Print the line containing "TABLE 5 | Overall" and all lines after it, unchanged, through the end of the data. Leave the pictures out.

=-=-=-=-=

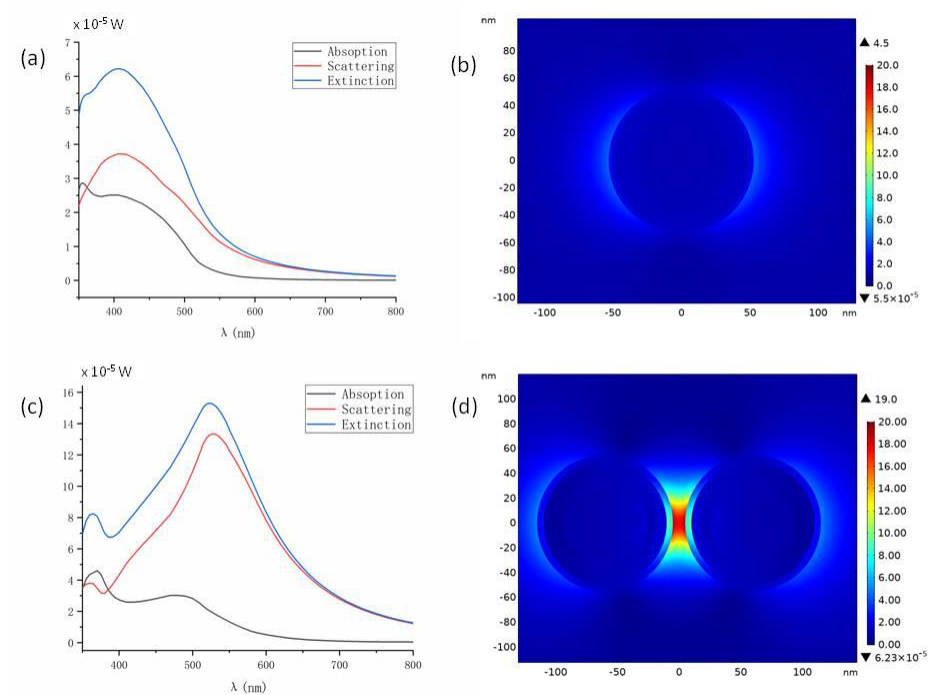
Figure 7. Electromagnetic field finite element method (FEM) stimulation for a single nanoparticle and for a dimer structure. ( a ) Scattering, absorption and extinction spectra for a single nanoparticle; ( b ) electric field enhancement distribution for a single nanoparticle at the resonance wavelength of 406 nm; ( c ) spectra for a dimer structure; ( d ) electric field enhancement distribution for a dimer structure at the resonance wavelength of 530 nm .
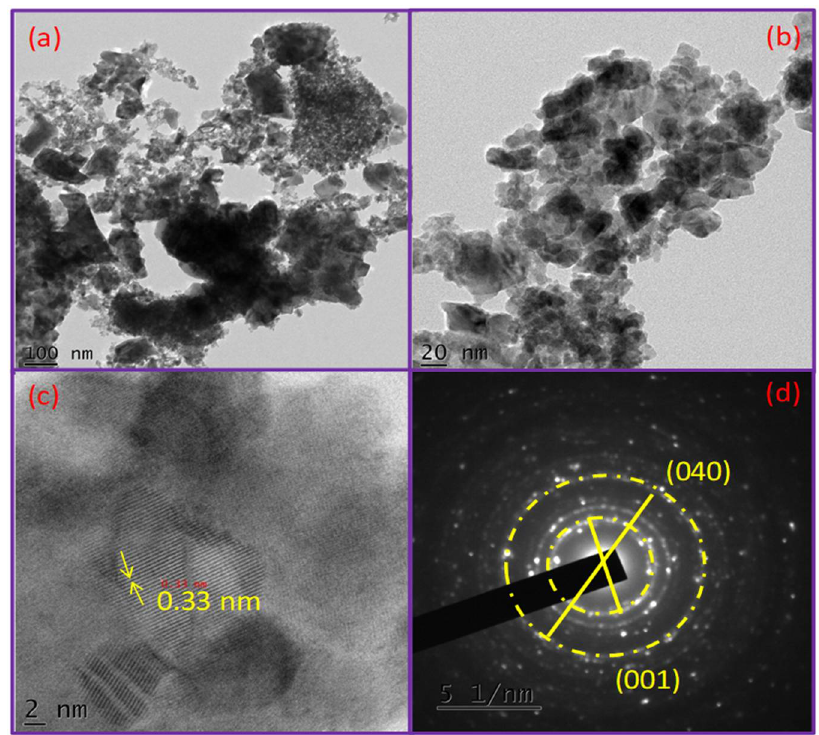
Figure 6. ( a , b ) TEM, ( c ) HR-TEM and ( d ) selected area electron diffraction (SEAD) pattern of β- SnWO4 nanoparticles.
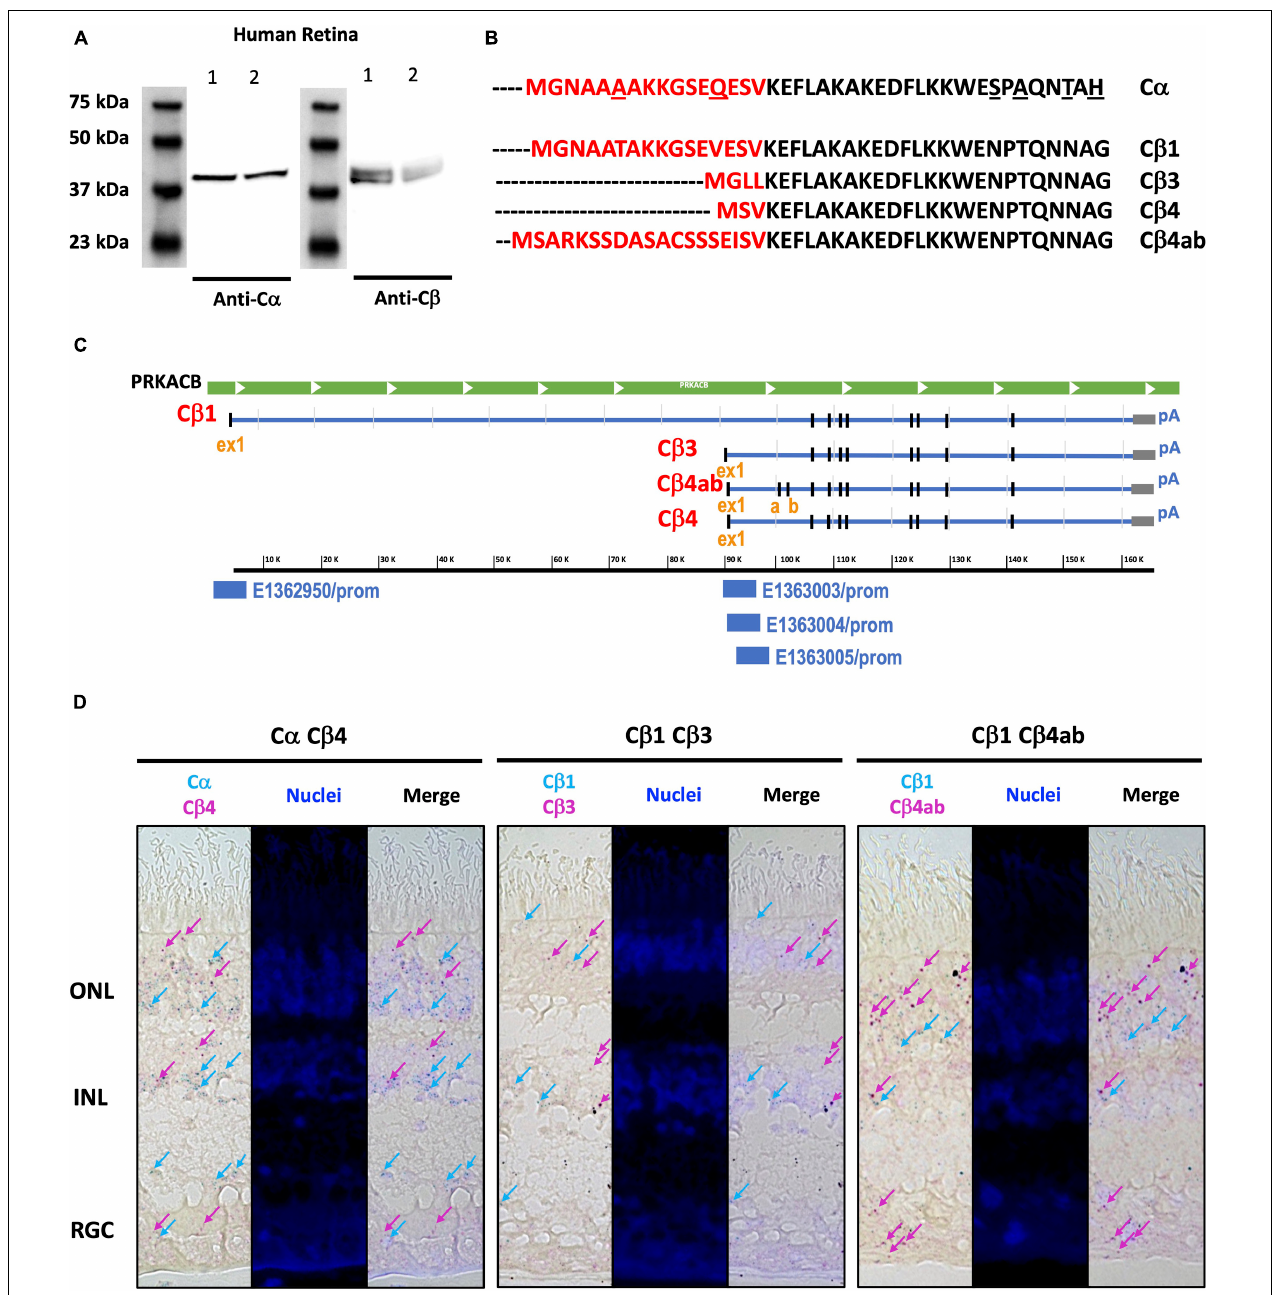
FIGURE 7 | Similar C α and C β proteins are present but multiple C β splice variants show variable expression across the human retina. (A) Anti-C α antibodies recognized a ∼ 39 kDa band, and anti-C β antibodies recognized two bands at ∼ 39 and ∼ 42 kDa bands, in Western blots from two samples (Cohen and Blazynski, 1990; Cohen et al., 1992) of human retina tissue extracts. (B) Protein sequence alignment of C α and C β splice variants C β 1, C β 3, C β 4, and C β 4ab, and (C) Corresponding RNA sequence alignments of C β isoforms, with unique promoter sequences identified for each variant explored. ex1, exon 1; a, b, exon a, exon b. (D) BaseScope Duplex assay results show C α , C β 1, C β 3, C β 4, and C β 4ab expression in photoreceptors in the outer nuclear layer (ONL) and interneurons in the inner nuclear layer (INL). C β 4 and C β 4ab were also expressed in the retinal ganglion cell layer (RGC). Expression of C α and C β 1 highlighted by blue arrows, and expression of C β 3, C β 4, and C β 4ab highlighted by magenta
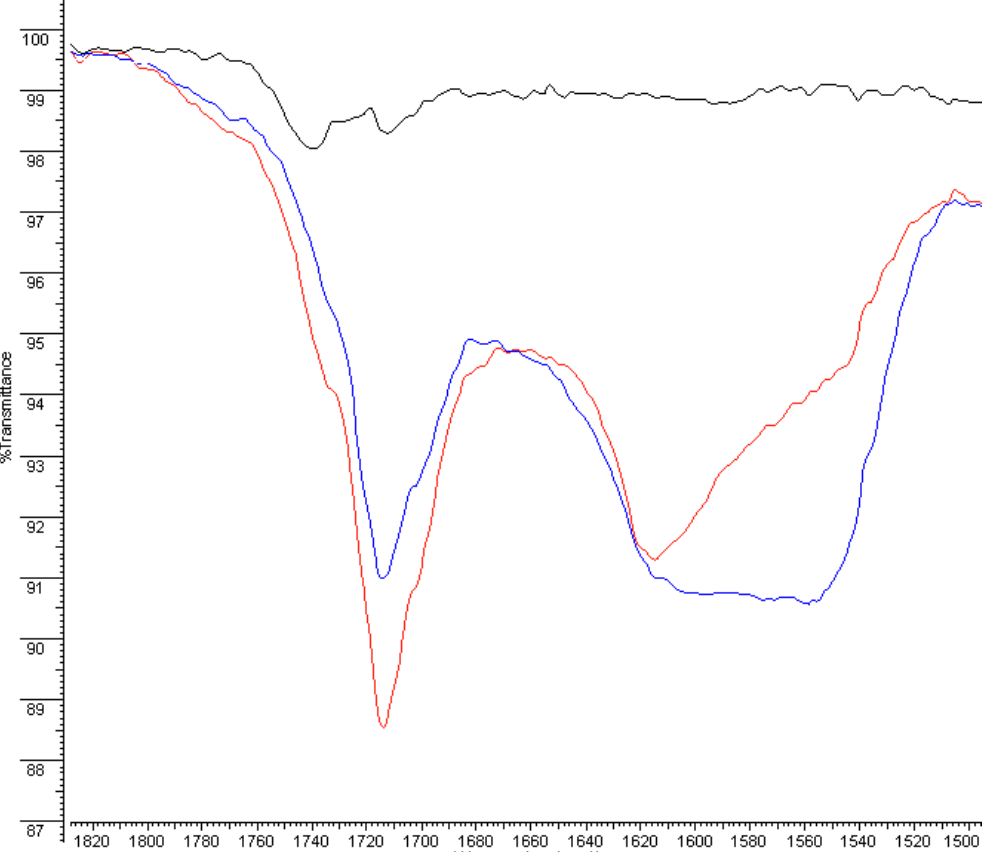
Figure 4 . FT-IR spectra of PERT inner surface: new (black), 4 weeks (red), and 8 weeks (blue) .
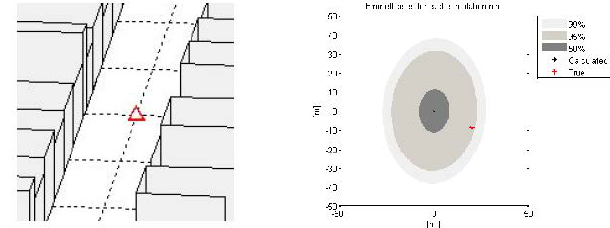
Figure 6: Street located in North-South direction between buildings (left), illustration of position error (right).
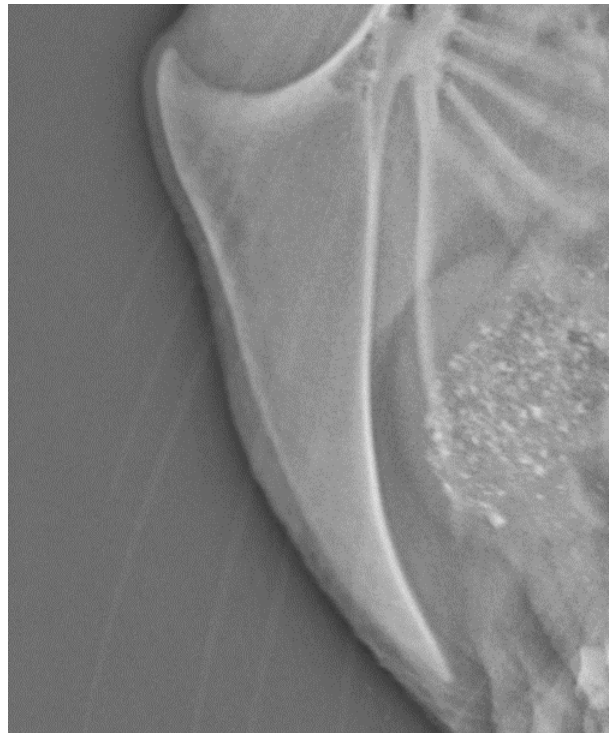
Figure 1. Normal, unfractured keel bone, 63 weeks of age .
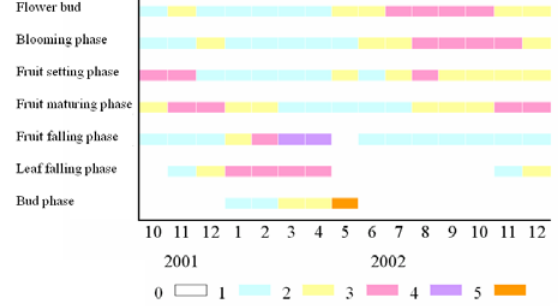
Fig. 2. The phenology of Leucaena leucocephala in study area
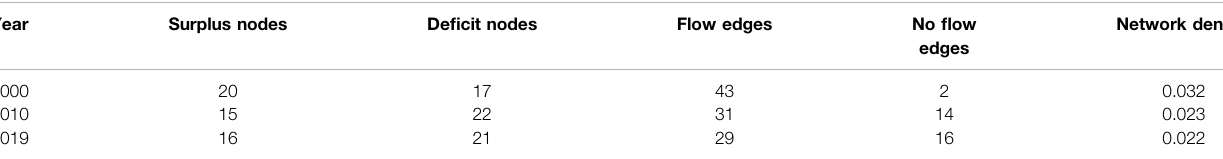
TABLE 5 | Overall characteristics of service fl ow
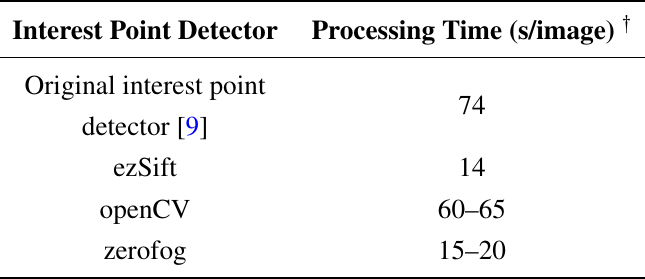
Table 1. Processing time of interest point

=-=-=-=-=

▶ Solution for this problem
TABLE 5 | Overall characteristics of service fl ow
Table 1. Processing time of interest point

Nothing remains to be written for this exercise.